Görev listesi>
[A] Samipaşazade Sezai hakkındaki metne göre Sezai'nin ilk yazıları hangi yıl, hangi gazetede yayımlandı?
[B] Samipaşazade Sezai'nin hayatını anlatan metni son cümlesinden sonra sürdürün.

Metin bölümü>
######
Samipaşazade Sezai, Osmanlı Devleti'nde 19. yüzyılın önemli devlet adamlarından biri olarak gösterilen şair ve bürokrat Abdurrahman Sami Paşa ile Dilarayiş Hanım'ın oğlu olarak 1859'da İstanbul'da dünyaya geldi. Sezai'nin büyükbabası El Haci Ahmet Necip Efendi de müderris ve şairdir.
Küçük yaşlardan itibaren özel öğrenim gören Sezai, Arapça, Farsça, Fransızca, Almanca ve İngilizce öğrendi.
Çocukluğunu ve gençliğini bazı eserlerinde anlattığı gibi dönemin tanınmış edebiyatçı ve devlet adamlarının toplandığı babasının konağında geçiren Sezai'nin edebi kişiliğinin gelişmesinde bu konak büyük bir rol oynadı.
14 YAŞINDA YAZARLIĞA BAŞLADI
Yazı hayatına henüz 14 yaşındayken başlayan Sezai'nin ilk yazıları, 1874'te "Kamer" gazetesinde yayımlandı.
Samipaşazade Sezai'nin 3 perdelik bir tiyatro oyununu kaleme aldığı ilk kitabı "Şir", 1879'da okuyucuyla buluştu. Farsçada "aslan" anlamını taşıyan ve bir trajediyi ele alan kitap, dilinin sadeliğiyle okuyucunun dikkatini çekti.
######
Listeden alıntılar>
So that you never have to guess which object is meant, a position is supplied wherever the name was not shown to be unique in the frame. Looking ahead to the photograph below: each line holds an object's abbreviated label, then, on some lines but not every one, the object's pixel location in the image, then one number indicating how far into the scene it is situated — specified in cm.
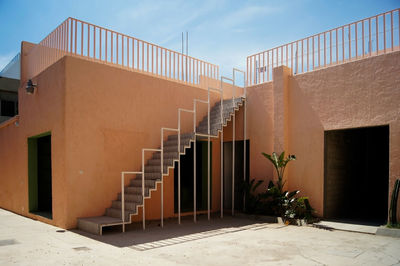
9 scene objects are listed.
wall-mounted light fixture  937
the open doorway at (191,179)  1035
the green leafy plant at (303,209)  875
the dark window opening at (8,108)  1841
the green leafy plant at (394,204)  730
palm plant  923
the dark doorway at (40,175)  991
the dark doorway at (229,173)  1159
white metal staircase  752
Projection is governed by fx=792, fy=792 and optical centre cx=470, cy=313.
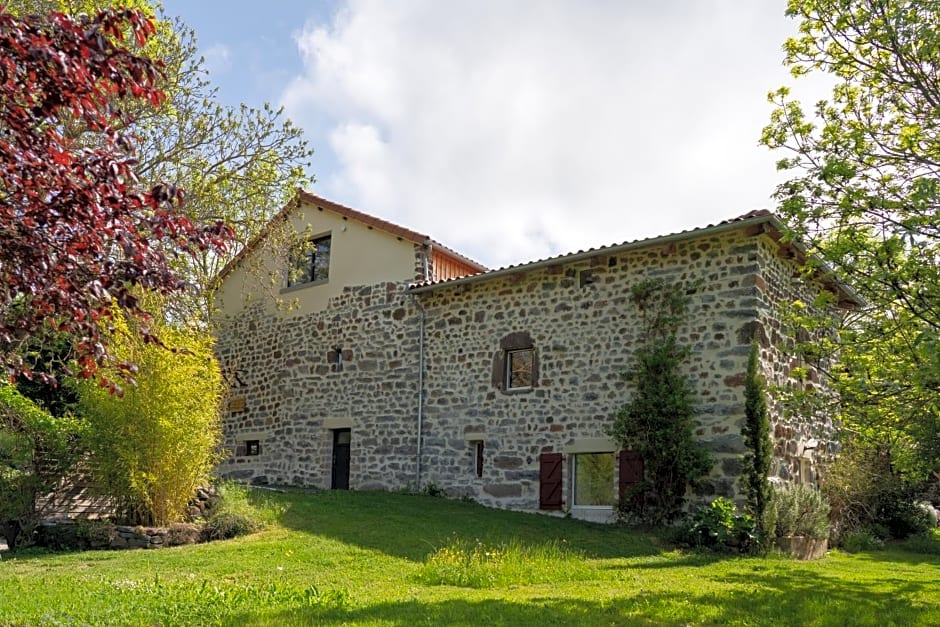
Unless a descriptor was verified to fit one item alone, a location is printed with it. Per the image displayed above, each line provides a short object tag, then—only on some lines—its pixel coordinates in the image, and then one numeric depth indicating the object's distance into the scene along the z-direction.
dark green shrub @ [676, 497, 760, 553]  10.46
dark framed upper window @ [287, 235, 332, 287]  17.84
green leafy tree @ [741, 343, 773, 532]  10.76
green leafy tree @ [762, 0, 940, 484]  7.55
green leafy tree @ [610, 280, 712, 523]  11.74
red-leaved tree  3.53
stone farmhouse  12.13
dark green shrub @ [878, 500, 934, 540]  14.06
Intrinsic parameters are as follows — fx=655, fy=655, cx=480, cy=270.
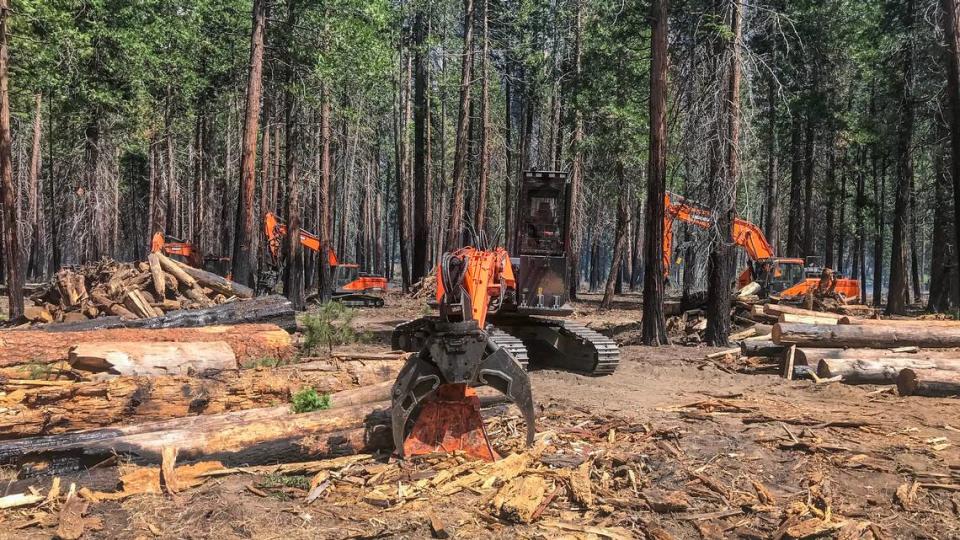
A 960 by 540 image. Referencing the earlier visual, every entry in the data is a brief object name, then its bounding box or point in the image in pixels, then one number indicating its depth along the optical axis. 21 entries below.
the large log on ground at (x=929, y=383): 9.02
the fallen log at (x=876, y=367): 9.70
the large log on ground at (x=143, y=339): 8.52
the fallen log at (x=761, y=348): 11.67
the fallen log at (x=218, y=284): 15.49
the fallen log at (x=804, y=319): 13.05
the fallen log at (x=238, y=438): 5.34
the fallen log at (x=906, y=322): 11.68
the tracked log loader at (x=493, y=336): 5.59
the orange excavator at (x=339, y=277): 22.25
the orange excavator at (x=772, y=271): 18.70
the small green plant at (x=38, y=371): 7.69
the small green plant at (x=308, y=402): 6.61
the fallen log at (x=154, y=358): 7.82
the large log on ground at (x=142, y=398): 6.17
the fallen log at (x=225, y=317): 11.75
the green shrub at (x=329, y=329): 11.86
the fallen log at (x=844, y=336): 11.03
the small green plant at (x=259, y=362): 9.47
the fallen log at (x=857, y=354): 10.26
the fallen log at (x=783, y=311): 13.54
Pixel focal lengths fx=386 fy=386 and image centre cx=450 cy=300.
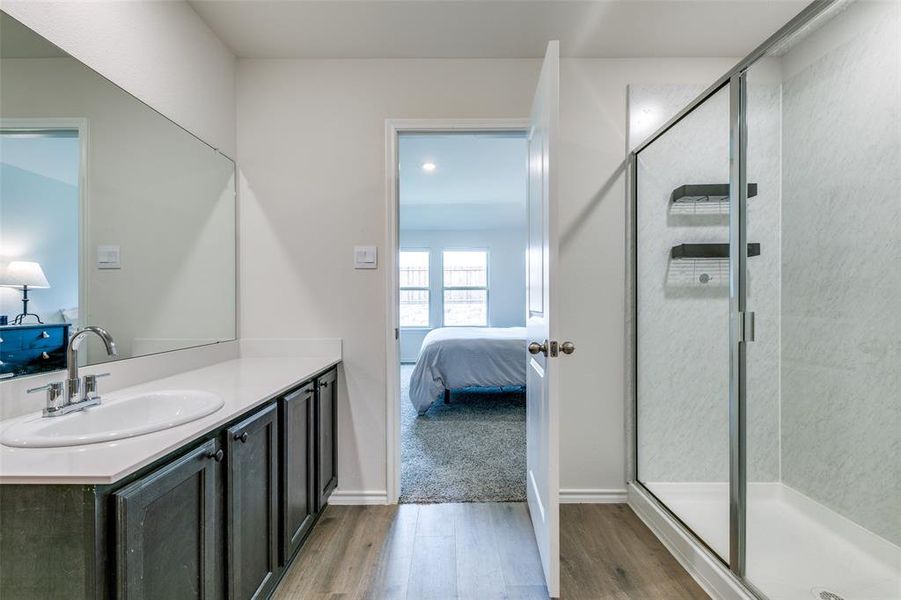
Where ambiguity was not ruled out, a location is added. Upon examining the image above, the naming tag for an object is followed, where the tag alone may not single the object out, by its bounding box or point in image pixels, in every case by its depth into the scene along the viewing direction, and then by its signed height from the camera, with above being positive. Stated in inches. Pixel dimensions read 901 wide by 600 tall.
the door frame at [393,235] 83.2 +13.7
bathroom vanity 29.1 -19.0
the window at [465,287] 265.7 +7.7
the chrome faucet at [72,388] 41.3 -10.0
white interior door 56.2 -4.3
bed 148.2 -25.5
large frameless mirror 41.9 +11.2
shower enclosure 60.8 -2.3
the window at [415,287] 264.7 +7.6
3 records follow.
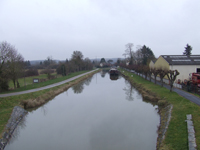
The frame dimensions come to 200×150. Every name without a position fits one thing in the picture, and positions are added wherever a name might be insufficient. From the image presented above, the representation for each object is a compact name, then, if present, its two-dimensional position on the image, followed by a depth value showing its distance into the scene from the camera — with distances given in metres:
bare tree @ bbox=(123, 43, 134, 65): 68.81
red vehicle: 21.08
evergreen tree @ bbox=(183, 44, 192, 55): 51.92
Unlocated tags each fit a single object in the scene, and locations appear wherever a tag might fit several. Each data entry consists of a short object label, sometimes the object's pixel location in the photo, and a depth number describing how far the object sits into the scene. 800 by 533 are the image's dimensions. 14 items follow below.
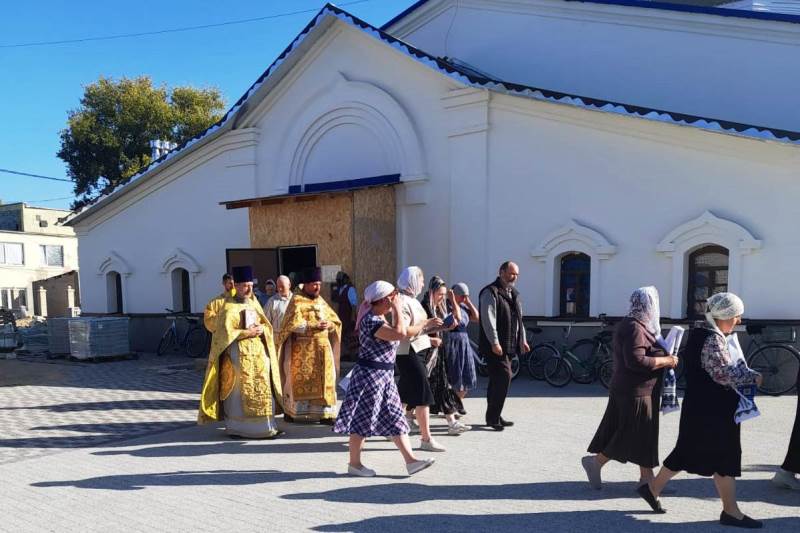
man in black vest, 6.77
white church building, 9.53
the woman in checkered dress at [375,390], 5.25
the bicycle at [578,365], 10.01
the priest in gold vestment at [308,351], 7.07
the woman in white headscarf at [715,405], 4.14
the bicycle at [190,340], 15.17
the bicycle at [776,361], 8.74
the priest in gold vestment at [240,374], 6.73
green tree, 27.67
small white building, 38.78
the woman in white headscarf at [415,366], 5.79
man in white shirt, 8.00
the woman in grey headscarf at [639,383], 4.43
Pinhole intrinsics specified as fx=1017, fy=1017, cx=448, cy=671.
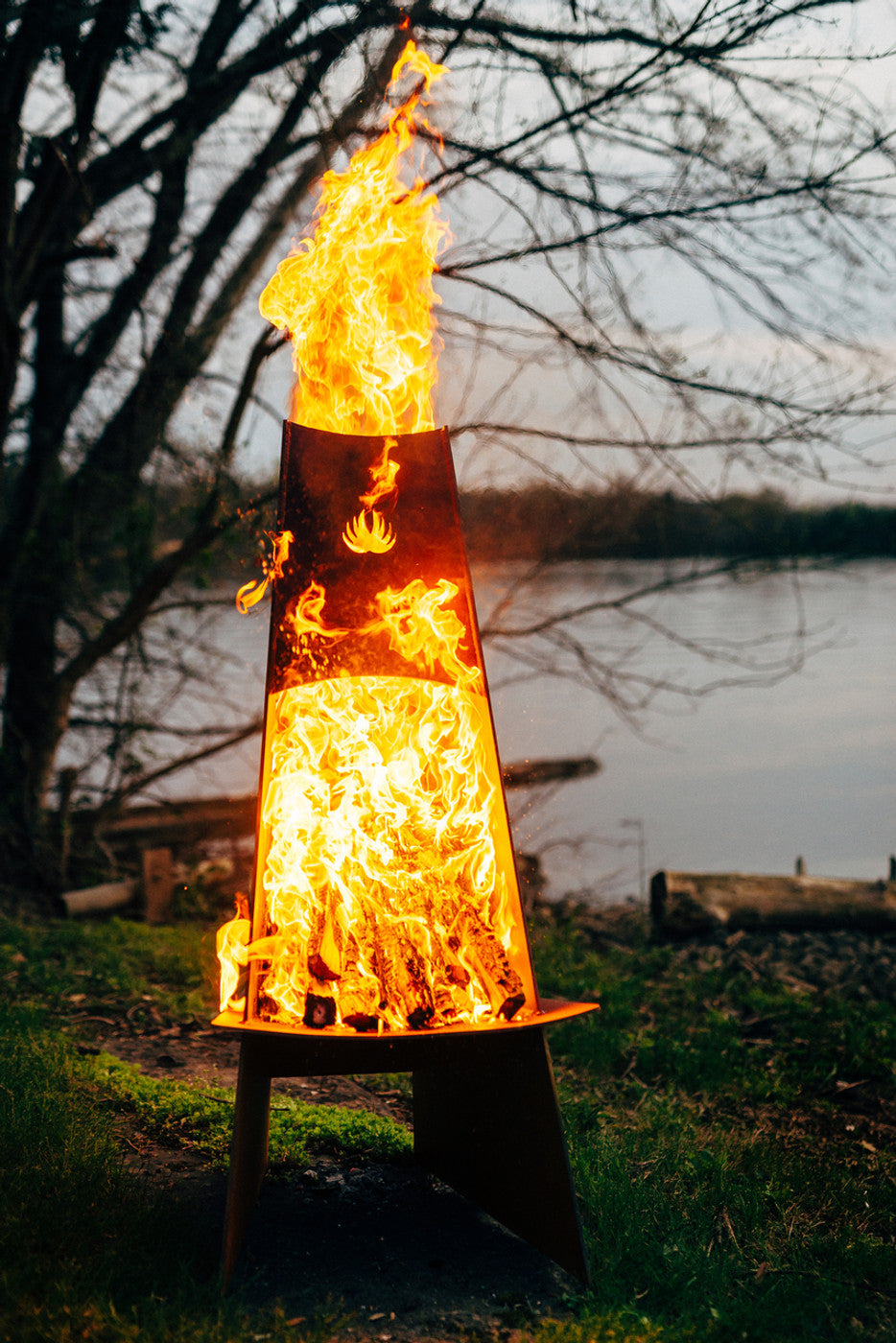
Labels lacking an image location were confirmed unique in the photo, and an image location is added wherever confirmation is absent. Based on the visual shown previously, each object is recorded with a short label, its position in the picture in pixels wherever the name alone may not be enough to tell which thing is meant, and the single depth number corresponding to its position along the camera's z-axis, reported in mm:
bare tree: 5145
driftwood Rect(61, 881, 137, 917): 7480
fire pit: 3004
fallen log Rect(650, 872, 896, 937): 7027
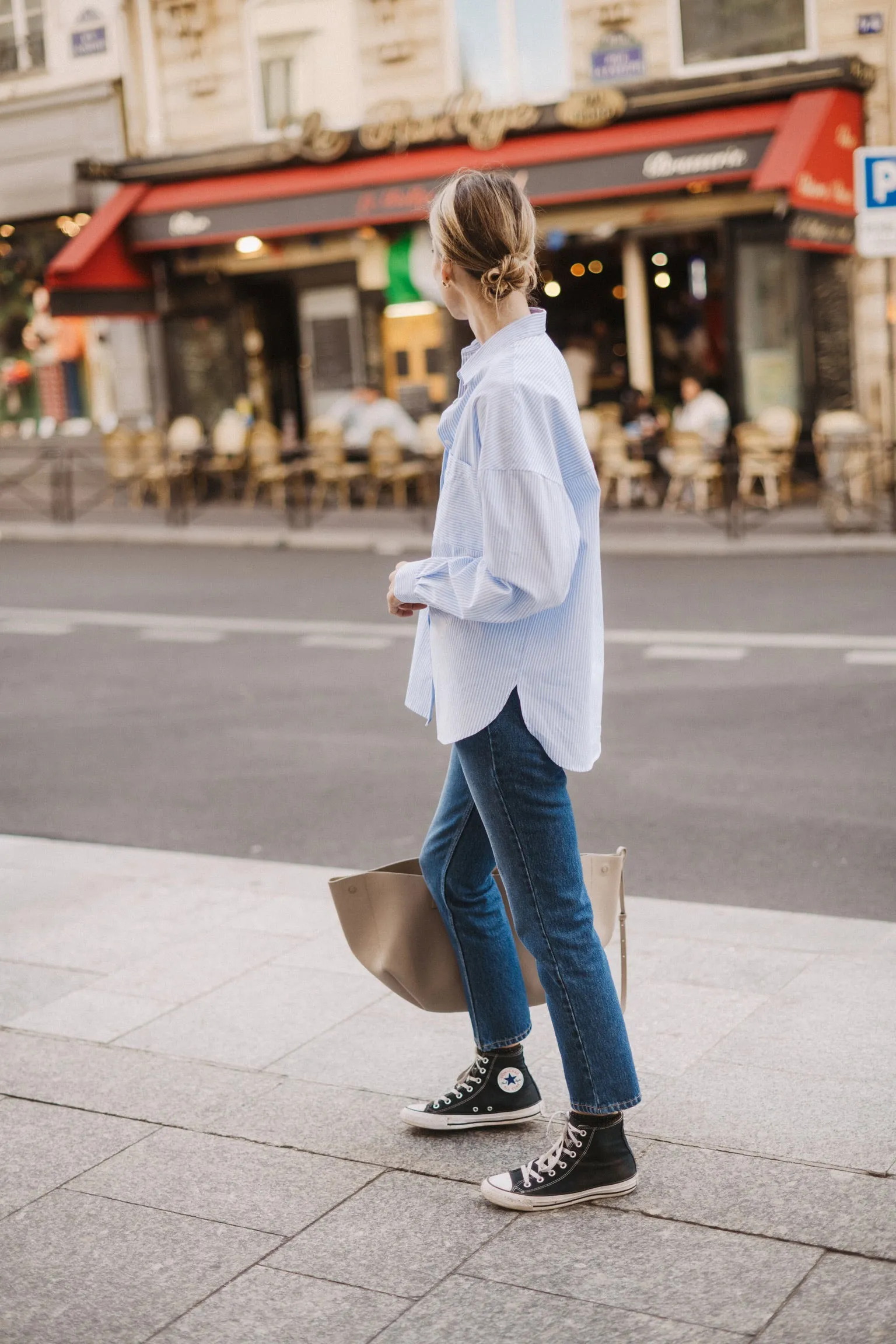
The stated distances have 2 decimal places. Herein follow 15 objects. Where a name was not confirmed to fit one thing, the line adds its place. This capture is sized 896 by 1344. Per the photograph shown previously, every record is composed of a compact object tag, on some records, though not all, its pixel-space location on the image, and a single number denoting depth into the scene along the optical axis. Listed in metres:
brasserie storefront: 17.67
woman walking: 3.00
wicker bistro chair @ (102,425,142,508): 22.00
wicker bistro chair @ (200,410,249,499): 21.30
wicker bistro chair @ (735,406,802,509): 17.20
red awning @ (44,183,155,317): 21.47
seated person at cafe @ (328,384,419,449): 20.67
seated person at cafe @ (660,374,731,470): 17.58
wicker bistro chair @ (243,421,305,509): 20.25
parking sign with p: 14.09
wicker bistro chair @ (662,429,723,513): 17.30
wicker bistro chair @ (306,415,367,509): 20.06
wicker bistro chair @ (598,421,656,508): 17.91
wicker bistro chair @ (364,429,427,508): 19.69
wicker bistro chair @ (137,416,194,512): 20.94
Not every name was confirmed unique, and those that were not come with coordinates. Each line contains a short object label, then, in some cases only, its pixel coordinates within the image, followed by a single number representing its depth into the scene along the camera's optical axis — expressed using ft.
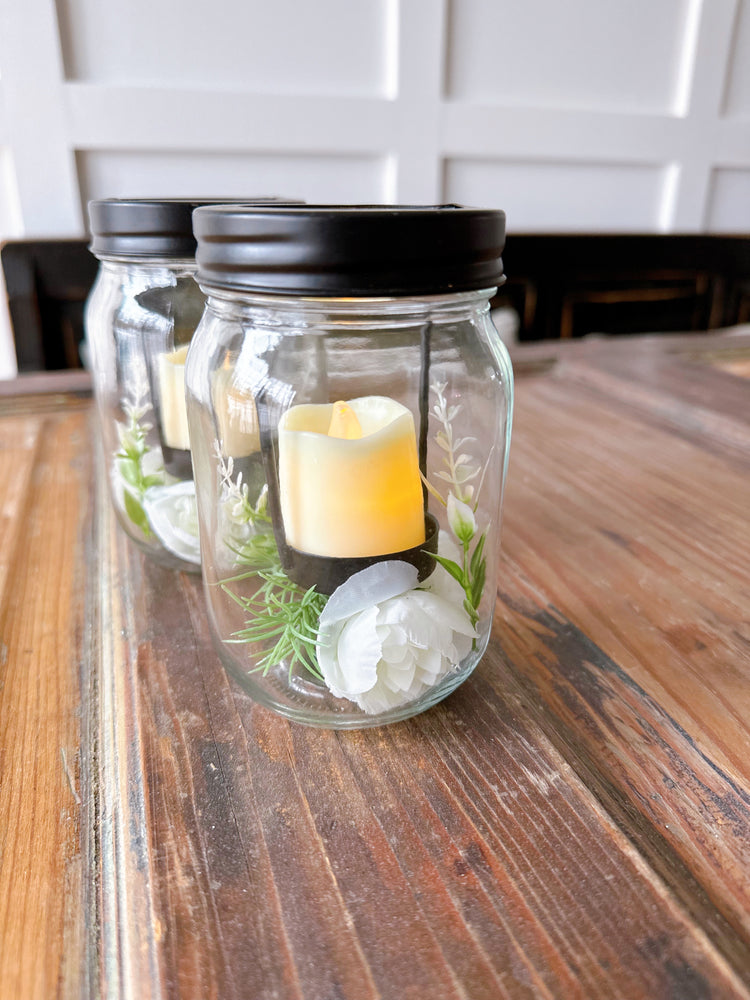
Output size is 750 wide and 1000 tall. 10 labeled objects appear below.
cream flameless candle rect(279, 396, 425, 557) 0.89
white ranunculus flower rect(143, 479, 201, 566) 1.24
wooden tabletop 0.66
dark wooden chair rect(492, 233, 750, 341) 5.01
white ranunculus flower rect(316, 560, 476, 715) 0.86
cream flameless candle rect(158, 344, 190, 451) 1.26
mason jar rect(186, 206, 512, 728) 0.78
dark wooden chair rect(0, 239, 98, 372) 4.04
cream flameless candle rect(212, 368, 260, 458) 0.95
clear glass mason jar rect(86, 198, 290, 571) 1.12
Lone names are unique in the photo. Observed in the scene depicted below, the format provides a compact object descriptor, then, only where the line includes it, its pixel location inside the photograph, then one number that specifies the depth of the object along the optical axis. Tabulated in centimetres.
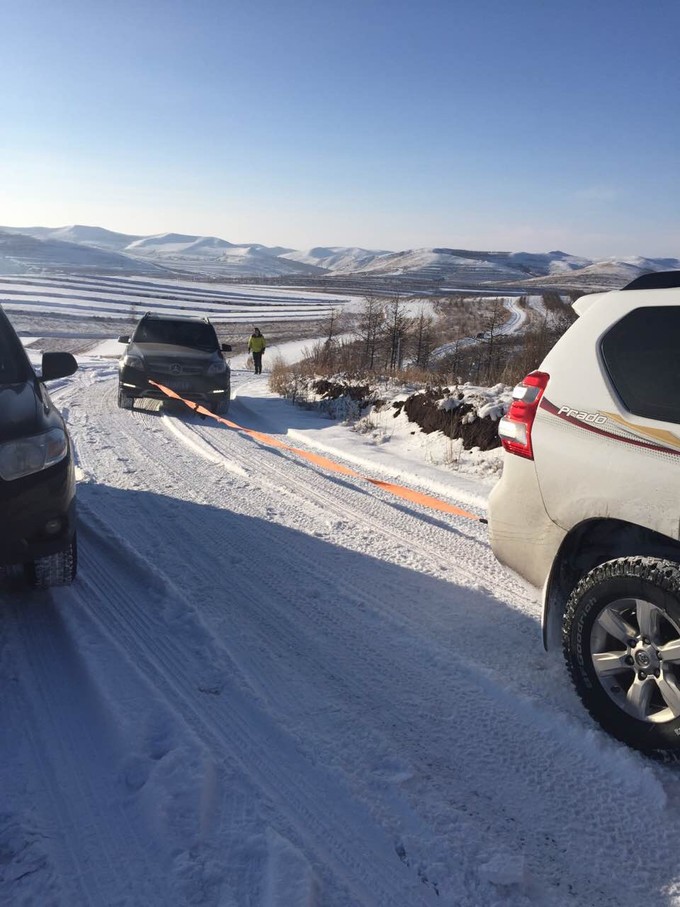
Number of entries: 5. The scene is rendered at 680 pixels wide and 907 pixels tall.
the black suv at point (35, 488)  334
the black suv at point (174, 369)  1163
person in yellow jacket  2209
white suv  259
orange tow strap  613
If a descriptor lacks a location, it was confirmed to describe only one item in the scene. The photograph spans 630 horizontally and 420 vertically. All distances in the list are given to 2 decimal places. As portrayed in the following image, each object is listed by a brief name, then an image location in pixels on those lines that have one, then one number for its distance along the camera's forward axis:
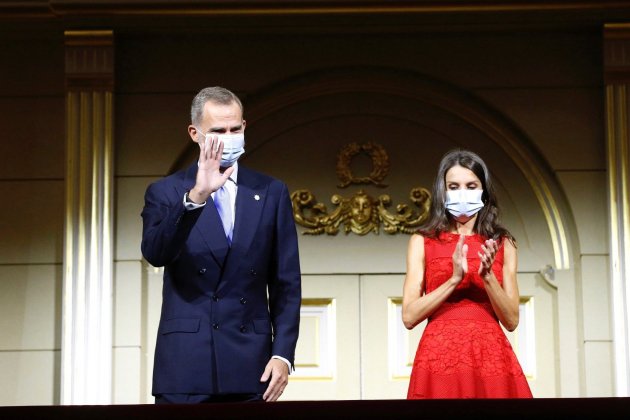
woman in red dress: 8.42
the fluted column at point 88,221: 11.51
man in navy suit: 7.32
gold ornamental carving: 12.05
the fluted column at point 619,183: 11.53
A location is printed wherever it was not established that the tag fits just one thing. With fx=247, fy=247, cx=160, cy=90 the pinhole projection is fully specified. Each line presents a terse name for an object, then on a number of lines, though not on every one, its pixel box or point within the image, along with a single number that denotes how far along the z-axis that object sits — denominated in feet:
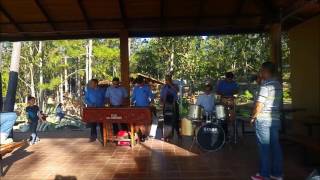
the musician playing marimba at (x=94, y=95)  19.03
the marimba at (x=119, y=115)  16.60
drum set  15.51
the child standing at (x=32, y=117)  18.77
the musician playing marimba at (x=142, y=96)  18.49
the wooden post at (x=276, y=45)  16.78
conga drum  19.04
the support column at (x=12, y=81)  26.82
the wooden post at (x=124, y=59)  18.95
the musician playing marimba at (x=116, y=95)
######
Alıştırma cevapları>
[A] 1874'te "Kamer" gazetesinde.

[B]
Sezai, babasının vefatının ardından 1880'de ağabeyi Suphi Paşa'nın başında olduğu Evkaf Nezareti Mektub-i Kalemi'nde (Vakıflar Müdürlüğü) memur olarak görev aldı.
Usta yazar, 1881'de Londra Elçiliği'ne ikinci katip olarak atandı. İngiltere'de kaldığı 4 yıl boyunca İngiliz ve Fransız edebiyatını inceleme fırsatı bulan Sezai, elçilikteki görevinden istifa ederek 1885'te İstanbul İstişare Odası'nda çalışmaya başladı.
İlk romanı "Sergüzeşt"i 1888'de okuyucuyla buluşturan yazarın bu romanı, Türk edebiyatında romantizmden gerçekçiliğe geçişin başarılı örneklerinden biri olarak kabul edildi.
77 YAŞINDA HAYATA VEDA ETTİ
Samipaşazade Sezai, 1901'de Paris'e gitti ve Meşrutiyet ilan edilene kadar kaldığı Paris'te Jön Türklere katıldı.
İstanbul'a 1908'de dönen yazar, 1909'da Selanik'te katıldığı İttihat ve Terakki toplantısında Mustafa Kemal Atatürk'le tanıştı. 2. Meşrutiyet'in ilanından sonra aynı yıl Madrid Büyükelçiliğine atanan Sezai, 1. Dünya Savaşı'nın başlaması ve sıhhatinin bozulması üzerine Madrid'ten İsviçre'ye geçti.
Yazar, savaşın bitmesinden ardından 1921'de İstanbul'a geri gelerek, Süleymaniye Kız Lisesinde kısa bir süre Türkçe öğretmenliği yaptı.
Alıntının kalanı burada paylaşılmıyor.